The voice asks us to prepare, and that’s precisely what Advent entails. Not just the preparation of cleaning and decorating our homes, purchasing gifts, making special meals, but the hidden inner preparation of our hearts and minds and souls. What are you doing to make ready the way of the Lord? How can you make straight his path in your life, in your work, your family, your heart?

Advent is a time of joy, but it’s also a time of penitence. That’s something we don’t always remember, and this passage from Isaiah reminds us of it. We can be comforted in knowing that the Lord is coming, but we also often take it for granted. It happens every year, after all!
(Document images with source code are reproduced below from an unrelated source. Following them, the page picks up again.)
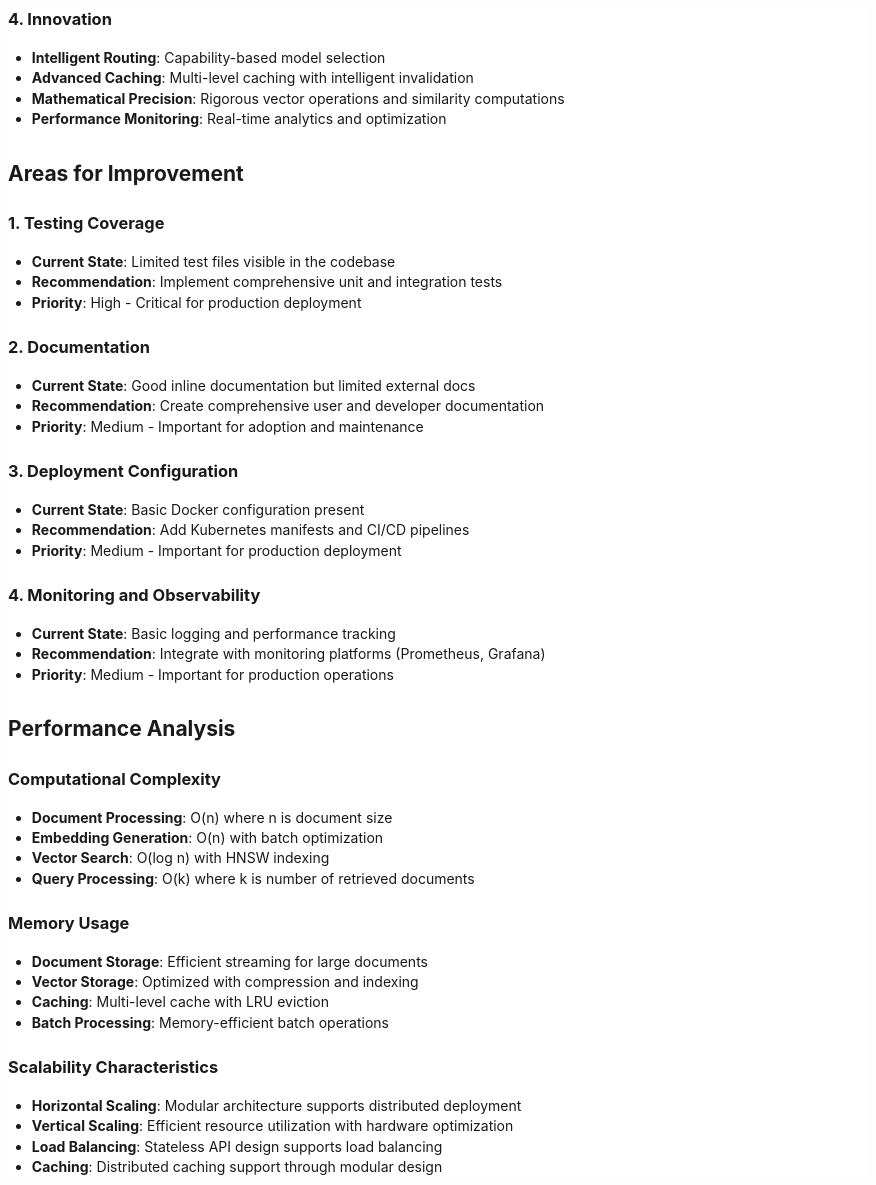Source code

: ### 4. Innovation
- **Intelligent Routing**: Capability-based model selection
- **Advanced Caching**: Multi-level caching with intelligent invalidation
- **Mathematical Precision**: Rigorous vector operations and similarity computations
- **Performance Monitoring**: Real-time analytics and optimization

## Areas for Improvement

### 1. Testing Coverage
- **Current State**: Limited test files visible in the codebase
- **Recommendation**: Implement comprehensive unit and integration tests
- **Priority**: High - Critical for production deployment

### 2. Documentation
- **Current State**: Good inline documentation but limited external docs
- **Recommendation**: Create comprehensive user and developer documentation
- **Priority**: Medium - Important for adoption and maintenance

### 3. Deployment Configuration
- **Current State**: Basic Docker configuration present
- **Recommendation**: Add Kubernetes manifests and CI/CD pipelines
- **Priority**: Medium - Important for production deployment

### 4. Monitoring and Observability
- **Current State**: Basic logging and performance tracking
- **Recommendation**: Integrate with monitoring platforms (Prometheus, Grafana)
- **Priority**: Medium - Important for production operations

## Performance Analysis

### Computational Complexity
- **Document Processing**: O(n) where n is document size
- **Embedding Generation**: O(n) with batch optimization
- **Vector Search**: O(log n) with HNSW indexing
- **Query Processing**: O(k) where k is number of retrieved documents

### Memory Usage
- **Document Storage**: Efficient streaming for large documents
- **Vector Storage**: Optimized with compression and indexing
- **Caching**: Multi-level cache with LRU eviction
- **Batch Processing**: Memory-efficient batch operations

### Scalability Characteristics
- **Horizontal Scaling**: Modular architecture supports distributed deployment
- **Vertical Scaling**: Efficient resource utilization with hardware optimization
- **Load Balancing**: Stateless API design supports load balancing
- **Caching**: Distributed caching support through modular design
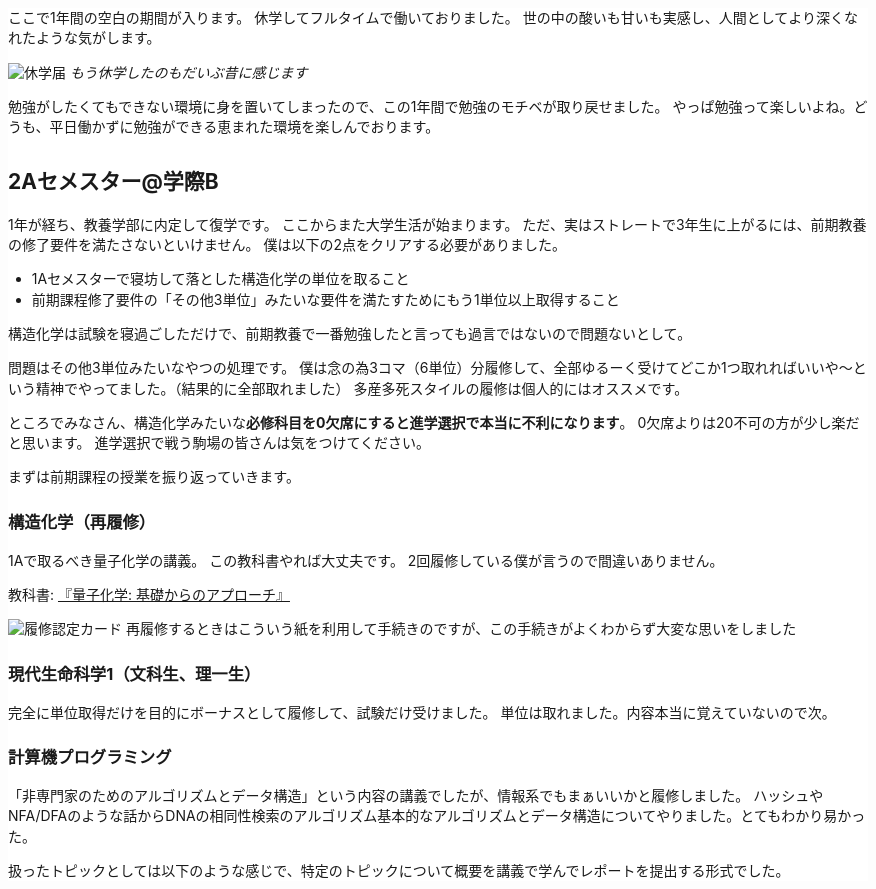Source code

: ここで1年間の空白の期間が入ります。
休学してフルタイムで働いておりました。
世の中の酸いも甘いも実感し、人間としてより深くなれたような気がします。

![休学届](/assets/utokyo-sophomore_2.webp)
_もう休学したのもだいぶ昔に感じます_

勉強がしたくてもできない環境に身を置いてしまったので、この1年間で勉強のモチベが取り戻せました。
やっぱ勉強って楽しいよね。どうも、平日働かずに勉強ができる恵まれた環境を楽しんでおります。

## 2Aセメスター@学際B

1年が経ち、教養学部に内定して復学です。
ここからまた大学生活が始まります。
ただ、実はストレートで3年生に上がるには、前期教養の修了要件を満たさないといけません。
僕は以下の2点をクリアする必要がありました。

- 1Aセメスターで寝坊して落とした構造化学の単位を取ること
- 前期課程修了要件の「その他3単位」みたいな要件を満たすためにもう1単位以上取得すること

構造化学は試験を寝過ごしただけで、前期教養で一番勉強したと言っても過言ではないので問題ないとして。

問題はその他3単位みたいなやつの処理です。
僕は念の為3コマ（6単位）分履修して、全部ゆるーく受けてどこか1つ取れればいいや〜という精神でやってました。（結果的に全部取れました）
多産多死スタイルの履修は個人的にはオススメです。

ところでみなさん、構造化学みたいな**必修科目を0欠席にすると進学選択で本当に不利になります**。
0欠席よりは20不可の方が少し楽だと思います。
進学選択で戦う駒場の皆さんは気をつけてください。

まずは前期課程の授業を振り返っていきます。

### 構造化学（再履修）

1Aで取るべき量子化学の講義。
この教科書やれば大丈夫です。
2回履修している僕が言うので間違いありません。

教科書: [『量子化学: 基礎からのアプローチ』](https://amzn.to/3KtillX)

![履修認定カード](/assets/utokyo-sophomore_3.webp)
再履修するときはこういう紙を利用して手続きのですが、この手続きがよくわからず大変な思いをしました

### 現代生命科学1（文科生、理一生）

完全に単位取得だけを目的にボーナスとして履修して、試験だけ受けました。
単位は取れました。内容本当に覚えていないので次。

### 計算機プログラミング

「非専門家のためのアルゴリズムとデータ構造」という内容の講義でしたが、情報系でもまぁいいかと履修しました。
ハッシュやNFA/DFAのような話からDNAの相同性検索のアルゴリズム基本的なアルゴリズムとデータ構造についてやりました。とてもわかり易かった。

扱ったトピックとしては以下のような感じで、特定のトピックについて概要を講義で学んでレポートを提出する形式でした。
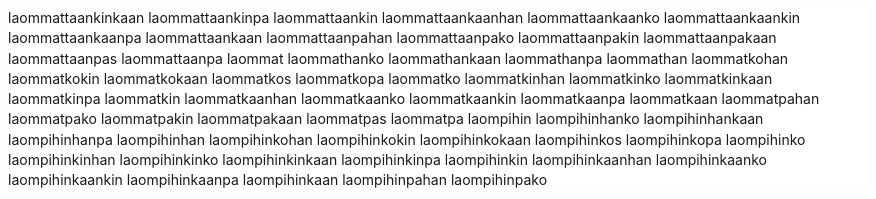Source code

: laommattaankinkaan
laommattaankinpa
laommattaankin
laommattaankaanhan
laommattaankaanko
laommattaankaankin
laommattaankaanpa
laommattaankaan
laommattaanpahan
laommattaanpako
laommattaanpakin
laommattaanpakaan
laommattaanpas
laommattaanpa
laommat
laommathanko
laommathankaan
laommathanpa
laommathan
laommatkohan
laommatkokin
laommatkokaan
laommatkos
laommatkopa
laommatko
laommatkinhan
laommatkinko
laommatkinkaan
laommatkinpa
laommatkin
laommatkaanhan
laommatkaanko
laommatkaankin
laommatkaanpa
laommatkaan
laommatpahan
laommatpako
laommatpakin
laommatpakaan
laommatpas
laommatpa
laompihin
laompihinhanko
laompihinhankaan
laompihinhanpa
laompihinhan
laompihinkohan
laompihinkokin
laompihinkokaan
laompihinkos
laompihinkopa
laompihinko
laompihinkinhan
laompihinkinko
laompihinkinkaan
laompihinkinpa
laompihinkin
laompihinkaanhan
laompihinkaanko
laompihinkaankin
laompihinkaanpa
laompihinkaan
laompihinpahan
laompihinpako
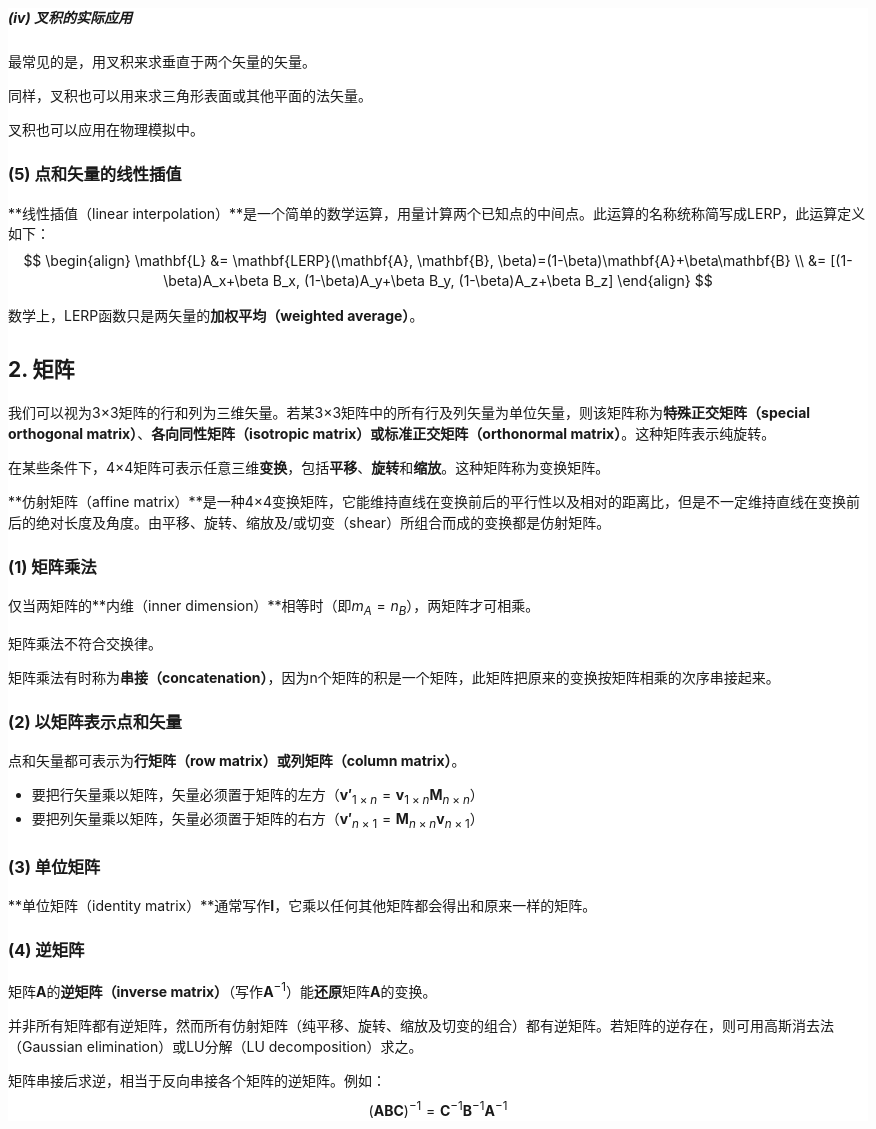 ##### (iv) 叉积的实际应用

最常见的是，用叉积来求垂直于两个矢量的矢量。

同样，叉积也可以用来求三角形表面或其他平面的法矢量。

叉积也可以应用在物理模拟中。

### (5) 点和矢量的线性插值

**线性插值（linear interpolation）**是一个简单的数学运算，用量计算两个已知点的中间点。此运算的名称统称简写成LERP，此运算定义如下：
$$
\begin{align}
\mathbf{L} &= \mathbf{LERP}(\mathbf{A}, \mathbf{B}, \beta)=(1-\beta)\mathbf{A}+\beta\mathbf{B} \\
	&= [(1-\beta)A_x+\beta B_x, (1-\beta)A_y+\beta B_y, (1-\beta)A_z+\beta B_z]
\end{align}
$$

数学上，LERP函数只是两矢量的**加权平均（weighted average）**。

## 2. 矩阵

我们可以视为3×3矩阵的行和列为三维矢量。若某3×3矩阵中的所有行及列矢量为单位矢量，则该矩阵称为**特殊正交矩阵（special orthogonal matrix）**、**各向同性矩阵（isotropic matrix）**或**标准正交矩阵（orthonormal matrix）**。这种矩阵表示纯旋转。

在某些条件下，4×4矩阵可表示任意三维**变换**，包括**平移**、**旋转**和**缩放**。这种矩阵称为变换矩阵。

**仿射矩阵（affine matrix）**是一种4×4变换矩阵，它能维持直线在变换前后的平行性以及相对的距离比，但是不一定维持直线在变换前后的绝对长度及角度。由平移、旋转、缩放及/或切变（shear）所组合而成的变换都是仿射矩阵。

### (1) 矩阵乘法

仅当两矩阵的**内维（inner dimension）**相等时（即$m_A=n_B$），两矩阵才可相乘。

矩阵乘法不符合交换律。

矩阵乘法有时称为**串接（concatenation）**，因为n个矩阵的积是一个矩阵，此矩阵把原来的变换按矩阵相乘的次序串接起来。

### (2) 以矩阵表示点和矢量

点和矢量都可表示为**行矩阵（row matrix）**或**列矩阵（column matrix）**。

- 要把行矢量乘以矩阵，矢量必须置于矩阵的左方（$\mathbf{v'}_{1\times n}=\mathbf{v}_{1\times n}\mathbf{M}_{n\times n}$）
- 要把列矢量乘以矩阵，矢量必须置于矩阵的右方（$\mathbf{v'}_{n\times 1}=\mathbf{M}_{n\times n}\mathbf{v}_{n\times 1}$）

### (3) 单位矩阵

**单位矩阵（identity matrix）**通常写作$\mathbf{I}$，它乘以任何其他矩阵都会得出和原来一样的矩阵。

### (4) 逆矩阵

矩阵$\mathbf{A}$的**逆矩阵（inverse matrix）**（写作$\mathbf{A}^{-1}$）能**还原**矩阵$\mathbf{A}$的变换。

并非所有矩阵都有逆矩阵，然而所有仿射矩阵（纯平移、旋转、缩放及切变的组合）都有逆矩阵。若矩阵的逆存在，则可用高斯消去法（Gaussian elimination）或LU分解（LU decomposition）求之。

矩阵串接后求逆，相当于反向串接各个矩阵的逆矩阵。例如：
$$
(\mathbf{ABC})^{-1}=\mathbf{C}^{-1}\mathbf{B}^{-1}\mathbf{A}^{-1}
$$
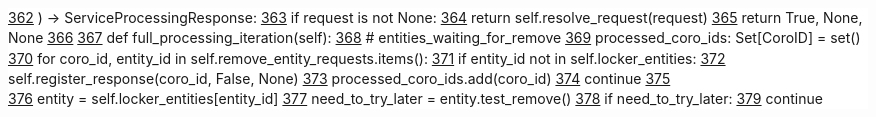 </span><span id="L-362"><a href="#L-362"><span class="linenos">362</span></a>                                                         <span class="p">)</span> <span class="o">-&gt;</span> <span class="n">ServiceProcessingResponse</span><span class="p">:</span>
</span><span id="L-363"><a href="#L-363"><span class="linenos">363</span></a>        <span class="k">if</span> <span class="n">request</span> <span class="ow">is</span> <span class="ow">not</span> <span class="kc">None</span><span class="p">:</span>
</span><span id="L-364"><a href="#L-364"><span class="linenos">364</span></a>            <span class="k">return</span> <span class="bp">self</span><span class="o">.</span><span class="n">resolve_request</span><span class="p">(</span><span class="n">request</span><span class="p">)</span>
</span><span id="L-365"><a href="#L-365"><span class="linenos">365</span></a>        <span class="k">return</span> <span class="kc">True</span><span class="p">,</span> <span class="kc">None</span><span class="p">,</span> <span class="kc">None</span>
</span><span id="L-366"><a href="#L-366"><span class="linenos">366</span></a>
</span><span id="L-367"><a href="#L-367"><span class="linenos">367</span></a>    <span class="k">def</span> <span class="nf">full_processing_iteration</span><span class="p">(</span><span class="bp">self</span><span class="p">):</span>
</span><span id="L-368"><a href="#L-368"><span class="linenos">368</span></a>        <span class="c1"># entities_waiting_for_remove</span>
</span><span id="L-369"><a href="#L-369"><span class="linenos">369</span></a>        <span class="n">processed_coro_ids</span><span class="p">:</span> <span class="n">Set</span><span class="p">[</span><span class="n">CoroID</span><span class="p">]</span> <span class="o">=</span> <span class="nb">set</span><span class="p">()</span>
</span><span id="L-370"><a href="#L-370"><span class="linenos">370</span></a>        <span class="k">for</span> <span class="n">coro_id</span><span class="p">,</span> <span class="n">entity_id</span> <span class="ow">in</span> <span class="bp">self</span><span class="o">.</span><span class="n">remove_entity_requests</span><span class="o">.</span><span class="n">items</span><span class="p">():</span>
</span><span id="L-371"><a href="#L-371"><span class="linenos">371</span></a>            <span class="k">if</span> <span class="n">entity_id</span> <span class="ow">not</span> <span class="ow">in</span> <span class="bp">self</span><span class="o">.</span><span class="n">locker_entities</span><span class="p">:</span>
</span><span id="L-372"><a href="#L-372"><span class="linenos">372</span></a>                <span class="bp">self</span><span class="o">.</span><span class="n">register_response</span><span class="p">(</span><span class="n">coro_id</span><span class="p">,</span> <span class="kc">False</span><span class="p">,</span> <span class="kc">None</span><span class="p">)</span>
</span><span id="L-373"><a href="#L-373"><span class="linenos">373</span></a>                <span class="n">processed_coro_ids</span><span class="o">.</span><span class="n">add</span><span class="p">(</span><span class="n">coro_id</span><span class="p">)</span>
</span><span id="L-374"><a href="#L-374"><span class="linenos">374</span></a>                <span class="k">continue</span>
</span><span id="L-375"><a href="#L-375"><span class="linenos">375</span></a>            
</span><span id="L-376"><a href="#L-376"><span class="linenos">376</span></a>            <span class="n">entity</span> <span class="o">=</span> <span class="bp">self</span><span class="o">.</span><span class="n">locker_entities</span><span class="p">[</span><span class="n">entity_id</span><span class="p">]</span>
</span><span id="L-377"><a href="#L-377"><span class="linenos">377</span></a>            <span class="n">need_to_try_later</span> <span class="o">=</span> <span class="n">entity</span><span class="o">.</span><span class="n">test_remove</span><span class="p">()</span>
</span><span id="L-378"><a href="#L-378"><span class="linenos">378</span></a>            <span class="k">if</span> <span class="n">need_to_try_later</span><span class="p">:</span>
</span><span id="L-379"><a href="#L-379"><span class="linenos">379</span></a>                <span class="k">continue</span>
I wonder what Advent and Christmas would be like if we took seriously Isaiah’s admonition to prepare the way of the Lord in our hearts. Can we add any prayer time to our busy lives? Can we make almsgiving—charity—the primary gift that we give this season? Can we fast as we do in Lent so that we can slow down and be at one with a season of penitence and preparation?

A voice has cried out in the wilderness. Are we listening?

Jeannette de Beauvoir works in the digital department of Pauline Books & Media as marketing copywriter and editor. A graduate of Yale Divinity School, where she studied with Adian Kavanagh, OSB, she is particularly interested in liturgics and Church history.